Ces outils sont aujourd’hui largement disponibles sous forme de packages ; certains (Rationale par exemple) sont payants, tandis que d’autres comme MindMup sont gratuits, nous précise Davies. Mais une approche à l’ancienne ne doit pas pour autant être écartée, et une étude de l’Université Carnegie-Mellon a montré qu’établir une carte argumentaire à l’aide d’un papier et d’un crayon donnait aussi de bons résultats.

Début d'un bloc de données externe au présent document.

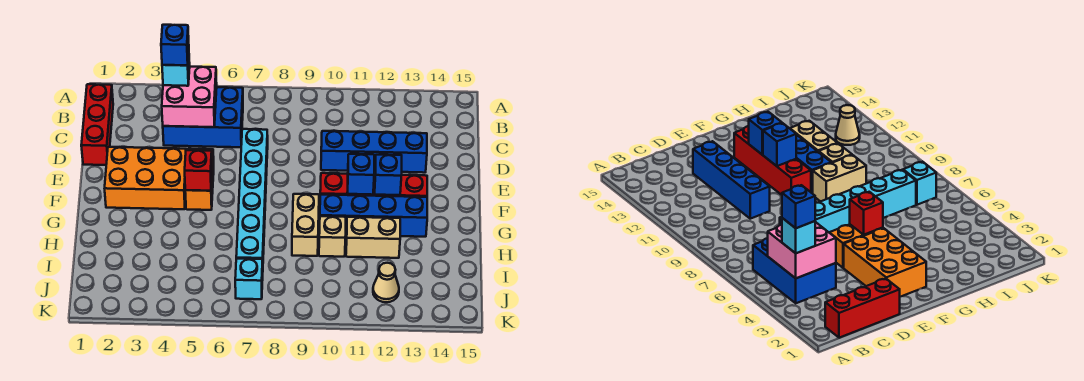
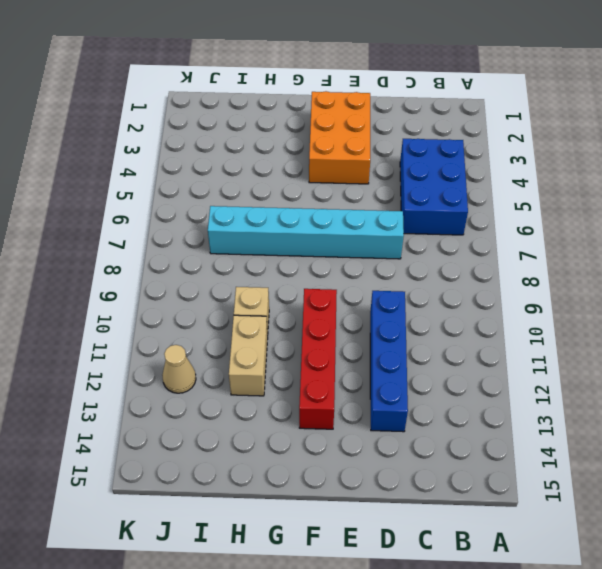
none -> red brick B1:D1 level 1
none -> orange brick E5:F5 level 1
none -> tan brick G9:H9 level 1

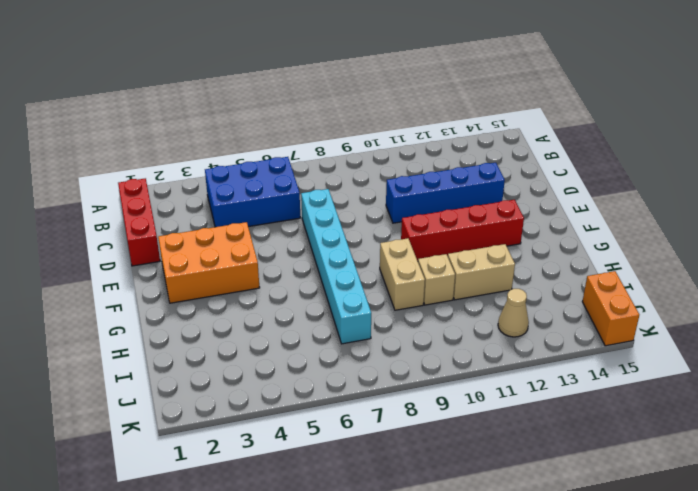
orange brick J15:K15 level 1 -> orange brick E5:F5 level 1
none -> blue brick G10:G13 level 1
none -> cyan brick J7 level 1
none -> pink brick B4:C5 level 2

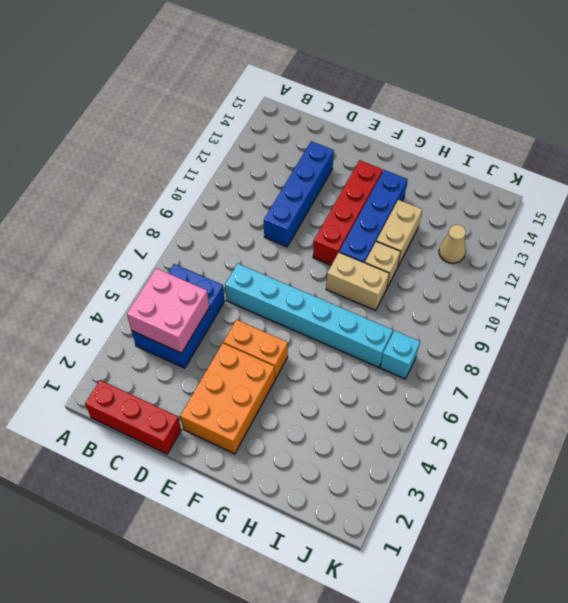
none -> red brick F5 level 2
none -> blue brick F11 level 2
none -> blue brick F12 level 2

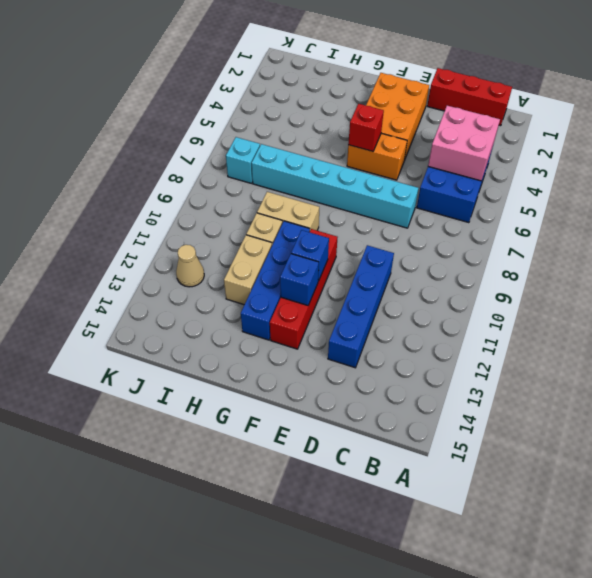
none -> cyan brick B4 level 3
none -> blue brick B4 level 4

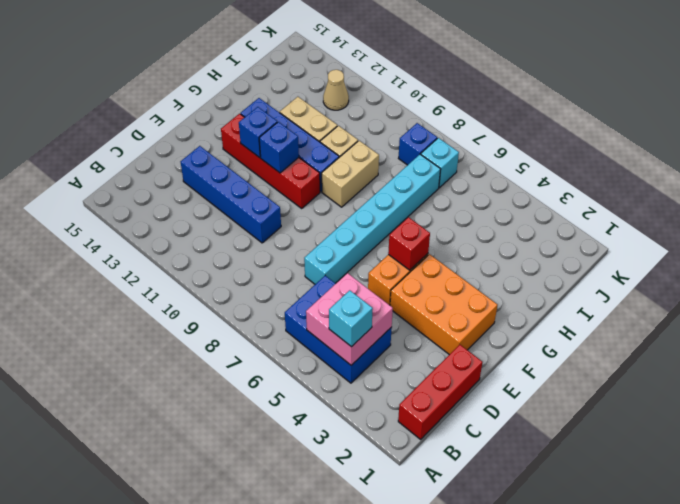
blue brick J8 level 1 -> blue brick B4 level 4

Les cartes argumentaires ont bien entendu leurs inconvénients. Tout d’abord, cette pratique présente le risque que les étudiants arrêtent de réfléchir, les outils permettant de produire si facilement une argumentation après l’autre. Quand nous avons questionné Davies à ce sujet, il a évoqué dans sa réponse par email un autre défaut potentiel : « Les cartes mentales sont faites pour aider à visualiser les associations, ou les liens trop flous entre des concepts et des idées. Mais elles ne vont pas nécessairement vous aider à structurer les connexions au sein des argumentations, ni à atteindre une conclusion à partir de principes, établis ou non. »

 

Mais, au final, les cartes argumentaires devraient faire partie de la boîte à outils de chaque enseignant désireux de transmettre des compétences de raisonnement plus affûtées. C’est une approche peu coûteuse, facile à utiliser et dont l’utilité a été prouvé, ce qui en fait, toujours selon Davies, « une méthode évidente pour les institutions pédagogiques modernes ».